Segment Start: SUPPLIED DATA

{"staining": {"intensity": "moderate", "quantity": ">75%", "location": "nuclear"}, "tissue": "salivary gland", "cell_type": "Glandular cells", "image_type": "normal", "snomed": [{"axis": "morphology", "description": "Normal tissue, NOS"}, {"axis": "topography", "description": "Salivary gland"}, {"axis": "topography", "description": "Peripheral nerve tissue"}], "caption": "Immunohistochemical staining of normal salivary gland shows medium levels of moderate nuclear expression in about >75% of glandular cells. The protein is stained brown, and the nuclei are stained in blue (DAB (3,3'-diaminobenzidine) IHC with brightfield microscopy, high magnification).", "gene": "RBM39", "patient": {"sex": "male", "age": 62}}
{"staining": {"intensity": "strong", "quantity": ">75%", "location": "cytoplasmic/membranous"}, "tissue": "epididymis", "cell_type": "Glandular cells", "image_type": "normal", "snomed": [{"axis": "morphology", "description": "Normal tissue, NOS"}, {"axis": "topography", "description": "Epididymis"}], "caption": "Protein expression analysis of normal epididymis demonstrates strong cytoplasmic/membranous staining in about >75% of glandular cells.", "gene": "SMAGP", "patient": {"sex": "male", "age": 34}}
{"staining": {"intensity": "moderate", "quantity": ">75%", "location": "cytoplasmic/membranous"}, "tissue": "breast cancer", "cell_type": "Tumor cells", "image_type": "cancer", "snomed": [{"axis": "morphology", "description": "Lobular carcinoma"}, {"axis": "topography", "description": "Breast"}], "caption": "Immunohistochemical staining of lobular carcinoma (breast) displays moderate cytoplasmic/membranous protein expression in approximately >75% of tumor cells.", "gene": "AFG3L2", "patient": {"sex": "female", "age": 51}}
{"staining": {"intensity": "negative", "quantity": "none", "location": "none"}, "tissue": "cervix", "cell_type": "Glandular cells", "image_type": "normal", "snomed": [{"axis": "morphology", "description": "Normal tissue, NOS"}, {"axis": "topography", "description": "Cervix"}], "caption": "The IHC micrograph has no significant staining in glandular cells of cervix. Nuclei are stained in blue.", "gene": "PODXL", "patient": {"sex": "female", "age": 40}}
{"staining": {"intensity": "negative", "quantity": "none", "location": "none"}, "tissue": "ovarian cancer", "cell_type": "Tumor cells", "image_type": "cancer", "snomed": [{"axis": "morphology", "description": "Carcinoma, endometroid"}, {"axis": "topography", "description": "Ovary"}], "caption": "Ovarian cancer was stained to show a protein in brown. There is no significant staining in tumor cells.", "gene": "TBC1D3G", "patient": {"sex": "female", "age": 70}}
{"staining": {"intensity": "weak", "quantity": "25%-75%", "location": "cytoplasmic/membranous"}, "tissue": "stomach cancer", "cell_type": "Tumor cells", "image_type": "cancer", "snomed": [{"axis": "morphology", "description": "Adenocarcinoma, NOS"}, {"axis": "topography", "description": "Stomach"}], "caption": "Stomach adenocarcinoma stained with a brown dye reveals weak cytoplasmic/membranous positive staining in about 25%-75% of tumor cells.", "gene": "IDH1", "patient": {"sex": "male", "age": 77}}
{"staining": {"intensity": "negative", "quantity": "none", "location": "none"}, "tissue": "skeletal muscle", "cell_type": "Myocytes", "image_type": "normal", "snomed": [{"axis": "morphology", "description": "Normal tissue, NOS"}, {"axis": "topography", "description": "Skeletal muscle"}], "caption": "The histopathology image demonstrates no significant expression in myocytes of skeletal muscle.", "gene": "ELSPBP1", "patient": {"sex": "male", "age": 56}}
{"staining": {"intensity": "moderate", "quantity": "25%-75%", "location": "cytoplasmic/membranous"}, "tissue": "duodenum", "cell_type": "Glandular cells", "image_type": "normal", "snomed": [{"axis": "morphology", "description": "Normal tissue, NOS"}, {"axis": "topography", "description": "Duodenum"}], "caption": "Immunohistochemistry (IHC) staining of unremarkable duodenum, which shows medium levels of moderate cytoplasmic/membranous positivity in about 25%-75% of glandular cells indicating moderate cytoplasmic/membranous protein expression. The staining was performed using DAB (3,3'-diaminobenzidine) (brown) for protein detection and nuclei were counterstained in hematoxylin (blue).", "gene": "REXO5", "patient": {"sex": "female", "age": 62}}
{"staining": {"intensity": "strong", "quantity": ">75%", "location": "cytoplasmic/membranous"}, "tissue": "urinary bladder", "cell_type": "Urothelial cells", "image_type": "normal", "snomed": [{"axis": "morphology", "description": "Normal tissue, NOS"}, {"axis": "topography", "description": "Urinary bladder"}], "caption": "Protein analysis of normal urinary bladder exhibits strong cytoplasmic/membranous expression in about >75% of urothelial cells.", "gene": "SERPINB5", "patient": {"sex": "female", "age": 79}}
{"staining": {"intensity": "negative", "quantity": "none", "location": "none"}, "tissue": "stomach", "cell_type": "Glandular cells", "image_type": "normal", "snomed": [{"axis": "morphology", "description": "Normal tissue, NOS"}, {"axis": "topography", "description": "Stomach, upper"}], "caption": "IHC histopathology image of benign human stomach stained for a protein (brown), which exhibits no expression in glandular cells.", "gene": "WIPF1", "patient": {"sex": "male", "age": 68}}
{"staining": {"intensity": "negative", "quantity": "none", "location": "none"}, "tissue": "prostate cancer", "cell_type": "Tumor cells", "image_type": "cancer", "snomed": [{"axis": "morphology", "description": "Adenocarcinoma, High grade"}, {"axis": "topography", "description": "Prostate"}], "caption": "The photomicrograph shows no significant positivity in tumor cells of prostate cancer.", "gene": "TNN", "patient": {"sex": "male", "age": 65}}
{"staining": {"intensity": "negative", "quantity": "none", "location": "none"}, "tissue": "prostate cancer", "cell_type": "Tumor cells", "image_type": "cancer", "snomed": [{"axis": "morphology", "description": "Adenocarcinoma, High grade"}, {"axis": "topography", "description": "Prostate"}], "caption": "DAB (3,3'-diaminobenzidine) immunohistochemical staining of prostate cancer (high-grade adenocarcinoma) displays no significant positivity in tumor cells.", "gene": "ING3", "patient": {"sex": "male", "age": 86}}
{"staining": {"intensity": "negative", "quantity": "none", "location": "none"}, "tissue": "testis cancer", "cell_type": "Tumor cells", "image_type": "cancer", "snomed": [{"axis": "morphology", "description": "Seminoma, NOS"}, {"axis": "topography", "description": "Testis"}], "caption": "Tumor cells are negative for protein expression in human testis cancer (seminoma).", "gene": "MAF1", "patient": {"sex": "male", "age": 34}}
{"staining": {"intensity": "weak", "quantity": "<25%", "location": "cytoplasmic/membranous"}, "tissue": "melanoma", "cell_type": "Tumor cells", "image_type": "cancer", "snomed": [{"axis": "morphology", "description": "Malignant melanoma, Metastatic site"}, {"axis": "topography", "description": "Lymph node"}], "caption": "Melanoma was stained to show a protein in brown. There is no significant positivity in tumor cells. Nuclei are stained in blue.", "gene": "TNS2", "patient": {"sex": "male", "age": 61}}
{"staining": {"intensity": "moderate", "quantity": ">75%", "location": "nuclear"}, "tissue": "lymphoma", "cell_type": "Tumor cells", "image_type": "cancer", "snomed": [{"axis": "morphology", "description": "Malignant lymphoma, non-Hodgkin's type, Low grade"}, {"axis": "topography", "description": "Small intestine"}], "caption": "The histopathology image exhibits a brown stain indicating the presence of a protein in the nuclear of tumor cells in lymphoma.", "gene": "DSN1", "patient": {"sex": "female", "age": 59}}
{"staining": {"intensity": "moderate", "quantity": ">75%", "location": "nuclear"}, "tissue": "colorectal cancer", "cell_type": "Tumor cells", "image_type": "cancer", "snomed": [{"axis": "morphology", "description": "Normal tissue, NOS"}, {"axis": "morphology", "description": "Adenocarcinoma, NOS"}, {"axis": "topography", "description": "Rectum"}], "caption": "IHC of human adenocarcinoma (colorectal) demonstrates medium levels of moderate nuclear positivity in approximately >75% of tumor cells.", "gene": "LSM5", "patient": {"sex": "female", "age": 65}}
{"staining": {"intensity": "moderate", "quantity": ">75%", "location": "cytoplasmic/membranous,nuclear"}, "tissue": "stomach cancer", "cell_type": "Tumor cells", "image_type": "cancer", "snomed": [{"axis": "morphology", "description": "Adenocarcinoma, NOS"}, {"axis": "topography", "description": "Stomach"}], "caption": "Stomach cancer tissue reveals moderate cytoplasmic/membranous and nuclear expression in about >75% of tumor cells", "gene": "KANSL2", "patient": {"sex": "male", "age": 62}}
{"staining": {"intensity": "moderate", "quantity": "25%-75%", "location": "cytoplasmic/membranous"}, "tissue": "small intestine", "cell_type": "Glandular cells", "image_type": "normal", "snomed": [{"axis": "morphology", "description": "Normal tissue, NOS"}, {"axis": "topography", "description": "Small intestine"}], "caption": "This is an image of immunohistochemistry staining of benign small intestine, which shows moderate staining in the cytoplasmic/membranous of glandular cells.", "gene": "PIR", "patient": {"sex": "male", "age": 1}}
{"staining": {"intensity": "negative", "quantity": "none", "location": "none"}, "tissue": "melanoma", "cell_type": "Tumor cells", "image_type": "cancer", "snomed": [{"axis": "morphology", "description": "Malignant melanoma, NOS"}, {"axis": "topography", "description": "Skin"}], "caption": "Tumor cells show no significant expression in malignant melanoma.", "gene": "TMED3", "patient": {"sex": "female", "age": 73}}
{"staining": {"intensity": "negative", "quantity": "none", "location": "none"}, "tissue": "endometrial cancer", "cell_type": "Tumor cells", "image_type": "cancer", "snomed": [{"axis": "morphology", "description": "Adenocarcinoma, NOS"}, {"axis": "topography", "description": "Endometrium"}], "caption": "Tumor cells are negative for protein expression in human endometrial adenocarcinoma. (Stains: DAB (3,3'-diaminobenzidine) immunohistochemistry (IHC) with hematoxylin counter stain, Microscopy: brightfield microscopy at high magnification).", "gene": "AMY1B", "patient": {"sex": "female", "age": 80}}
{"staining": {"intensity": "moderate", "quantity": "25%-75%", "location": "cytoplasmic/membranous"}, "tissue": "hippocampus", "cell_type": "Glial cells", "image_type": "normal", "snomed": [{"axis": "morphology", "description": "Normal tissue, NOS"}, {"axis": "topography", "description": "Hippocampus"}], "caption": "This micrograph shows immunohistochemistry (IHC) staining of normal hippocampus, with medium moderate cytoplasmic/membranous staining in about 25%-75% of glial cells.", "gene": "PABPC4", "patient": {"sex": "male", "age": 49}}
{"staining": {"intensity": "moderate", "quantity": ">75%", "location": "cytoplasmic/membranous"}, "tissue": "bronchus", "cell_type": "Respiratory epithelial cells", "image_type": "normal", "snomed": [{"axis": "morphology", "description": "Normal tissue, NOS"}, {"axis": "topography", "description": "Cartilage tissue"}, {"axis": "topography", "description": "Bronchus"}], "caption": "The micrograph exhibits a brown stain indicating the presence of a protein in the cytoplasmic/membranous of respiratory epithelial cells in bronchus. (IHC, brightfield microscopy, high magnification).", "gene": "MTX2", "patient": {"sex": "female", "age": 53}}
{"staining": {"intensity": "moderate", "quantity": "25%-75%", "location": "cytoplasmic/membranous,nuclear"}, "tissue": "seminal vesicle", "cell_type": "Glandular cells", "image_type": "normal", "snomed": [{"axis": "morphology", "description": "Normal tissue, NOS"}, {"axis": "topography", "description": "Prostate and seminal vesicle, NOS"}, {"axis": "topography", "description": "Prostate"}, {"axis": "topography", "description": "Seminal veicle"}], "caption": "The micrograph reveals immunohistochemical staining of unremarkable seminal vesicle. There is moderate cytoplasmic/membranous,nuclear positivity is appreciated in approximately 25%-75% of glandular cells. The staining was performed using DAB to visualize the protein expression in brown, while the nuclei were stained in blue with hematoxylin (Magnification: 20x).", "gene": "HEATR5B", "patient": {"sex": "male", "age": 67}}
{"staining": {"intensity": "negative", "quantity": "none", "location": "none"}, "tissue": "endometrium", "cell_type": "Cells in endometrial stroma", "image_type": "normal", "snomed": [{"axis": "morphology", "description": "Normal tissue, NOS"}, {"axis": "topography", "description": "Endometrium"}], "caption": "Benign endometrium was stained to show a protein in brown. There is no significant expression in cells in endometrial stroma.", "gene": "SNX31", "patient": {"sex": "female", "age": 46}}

Segment End: SUPPLIED DATA

**INSTRUCTIONS FOR THE TASK:** The lines above, starting at the one with "histopathology image demonstrates" and ending at the one with "unremarkable duodenum, which", are the only ones to return, exactly as written.

**COMPLETED EXERCISE:**
{"staining": {"intensity": "negative", "quantity": "none", "location": "none"}, "tissue": "skeletal muscle", "cell_type": "Myocytes", "image_type": "normal", "snomed": [{"axis": "morphology", "description": "Normal tissue, NOS"}, {"axis": "topography", "description": "Skeletal muscle"}], "caption": "The histopathology image demonstrates no significant expression in myocytes of skeletal muscle.", "gene": "ELSPBP1", "patient": {"sex": "male", "age": 56}}
{"staining": {"intensity": "moderate", "quantity": "25%-75%", "location": "cytoplasmic/membranous"}, "tissue": "duodenum", "cell_type": "Glandular cells", "image_type": "normal", "snomed": [{"axis": "morphology", "description": "Normal tissue, NOS"}, {"axis": "topography", "description": "Duodenum"}], "caption": "Immunohistochemistry (IHC) staining of unremarkable duodenum, which shows medium levels of moderate cytoplasmic/membranous positivity in about 25%-75% of glandular cells indicating moderate cytoplasmic/membranous protein expression. The staining was performed using DAB (3,3'-diaminobenzidine) (brown) for protein detection and nuclei were counterstained in hematoxylin (blue).", "gene": "REXO5", "patient": {"sex": "female", "age": 62}}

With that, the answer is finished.